GOAL OF THE EXERCISE:
With the pictures removed, the data below must be transcribed in full and exactly.

COLLECTED DATA:
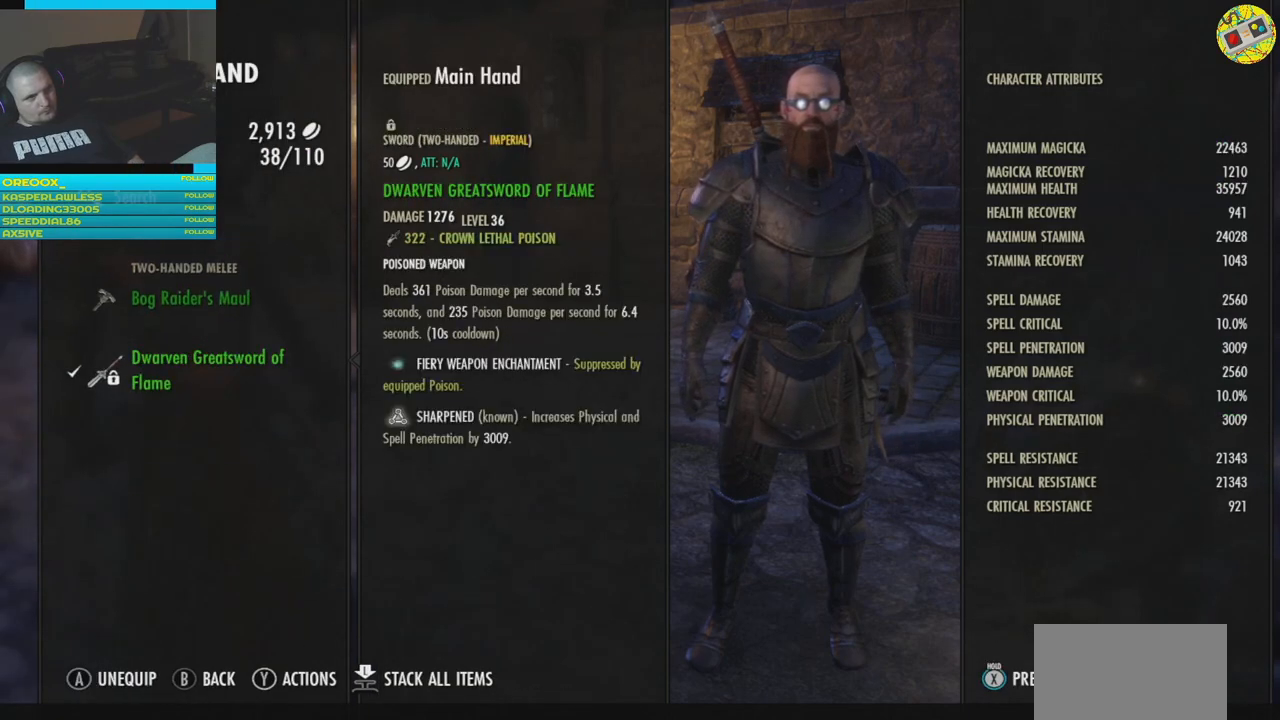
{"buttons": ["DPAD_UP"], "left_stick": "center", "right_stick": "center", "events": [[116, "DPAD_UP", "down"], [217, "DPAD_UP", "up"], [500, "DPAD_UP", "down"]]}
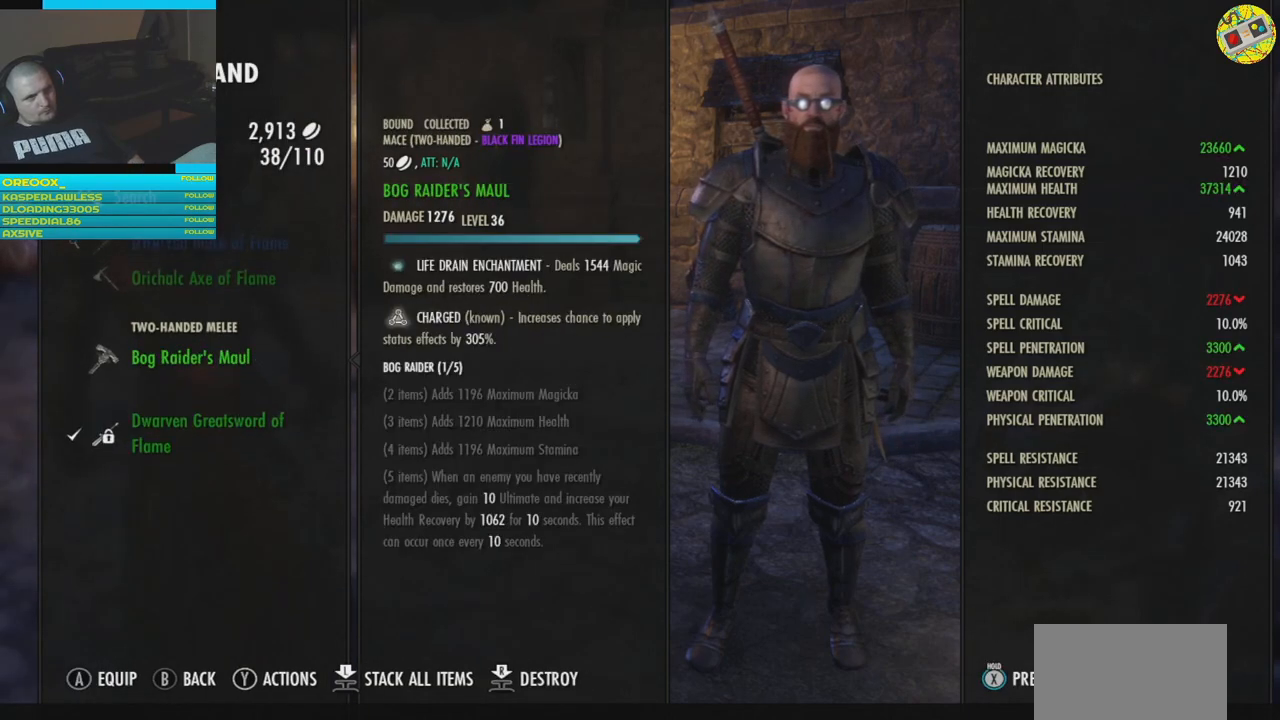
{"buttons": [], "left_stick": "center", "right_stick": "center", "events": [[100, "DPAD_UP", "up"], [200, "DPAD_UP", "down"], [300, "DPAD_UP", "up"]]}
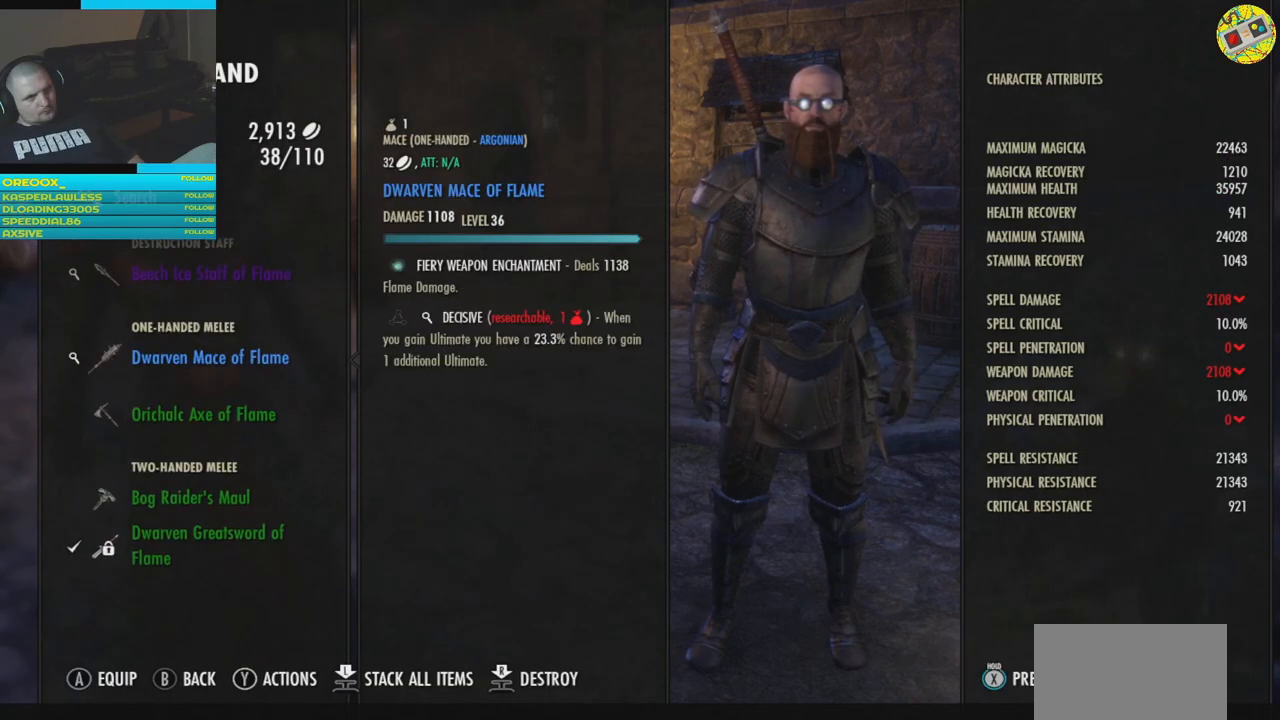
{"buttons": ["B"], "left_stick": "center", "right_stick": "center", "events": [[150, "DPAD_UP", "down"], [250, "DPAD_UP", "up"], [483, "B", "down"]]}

TASK SOLUTION:
{"buttons": ["DPAD_UP"], "left_stick": "center", "right_stick": "center", "events": [[116, "DPAD_UP", "down"], [217, "DPAD_UP", "up"], [500, "DPAD_UP", "down"]]}
{"buttons": [], "left_stick": "center", "right_stick": "center", "events": [[100, "DPAD_UP", "up"], [200, "DPAD_UP", "down"], [300, "DPAD_UP", "up"]]}
{"buttons": ["B"], "left_stick": "center", "right_stick": "center", "events": [[150, "DPAD_UP", "down"], [250, "DPAD_UP", "up"], [483, "B", "down"]]}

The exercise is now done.